Melanella breviuscula

Scientific classification
- Kingdom: Animalia
- Phylum: Mollusca
- Class: Gastropoda
- Subclass: Caenogastropoda
- Order: Littorinimorpha
- Family: Eulimidae
- Genus: Melanella
- Species: M. breviuscula
- Binomial name: Melanella breviuscula (Dunker, 1875)
- Synonyms: Eulima breviuscula Dunker, 1875)

= Melanella breviuscula =

- Authority: (Dunker, 1875)
- Synonyms: Eulima breviuscula Dunker, 1875)

Species of gastropod

Melanella breviuscula is a species of sea snail, a marine gastropod mollusk in the family Eulimidae. The species is one of a number within the genus Melanella.

==Description==
The length of the shell attains 5-6 mm.

(Original description in Latin) The shell is small, somewhat short and conical, rather solid, ivory-white, perfectly smooth, translucent, and highly glossy. It consists of nine to ten rather flat whorls, the last of which is nearly equal to one third of the total length of the shell.

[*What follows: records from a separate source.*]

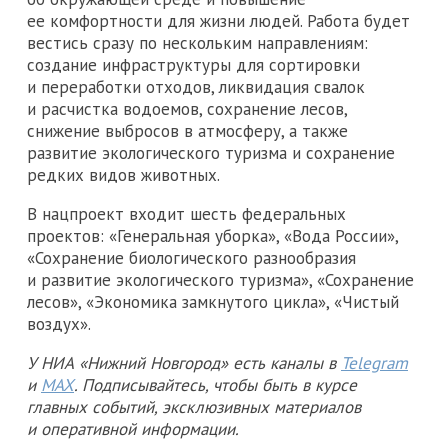
ее комфортности для жизни людей. Работа будет
вестись сразу по нескольким направлениям:
создание инфраструктуры для сортировки
и переработки отходов, ликвидация свалок
и расчистка водоемов, сохранение лесов,
снижение выбросов в атмосферу, а также
развитие экологического туризма и сохранение
редких видов животных.
В нацпроект входит шесть федеральных
проектов: «Генеральная уборка», «Вода России»,
«Сохранение биологического разнообразия
и развитие экологического туризма», «Сохранение
лесов», «Экономика замкнутого цикла», «Чистый
воздух».
У НИА «Нижний Новгород» есть каналы в
Telegram
и
MAX
. Подписывайтесь, чтобы быть в курсе
главных событий, эксклюзивных материалов
и оперативной информации.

The aperture is oval and narrowed posteriorly, while the outer lip is slightly thickened.

==Distribution==
This marine species occurs in warm temperate Northwest Atlantic: Northern Gulf of Mexico; tropical Northwestern Atlantic: Floridian, Bahamian, Eastern Caribbean, Western Caribbean;tTropical Southwestern Atlantic: Northeastern Brazil, Eastern Brazil; warm temperate Southwestern Atlantic: Southeastern Brazil, South Brazil.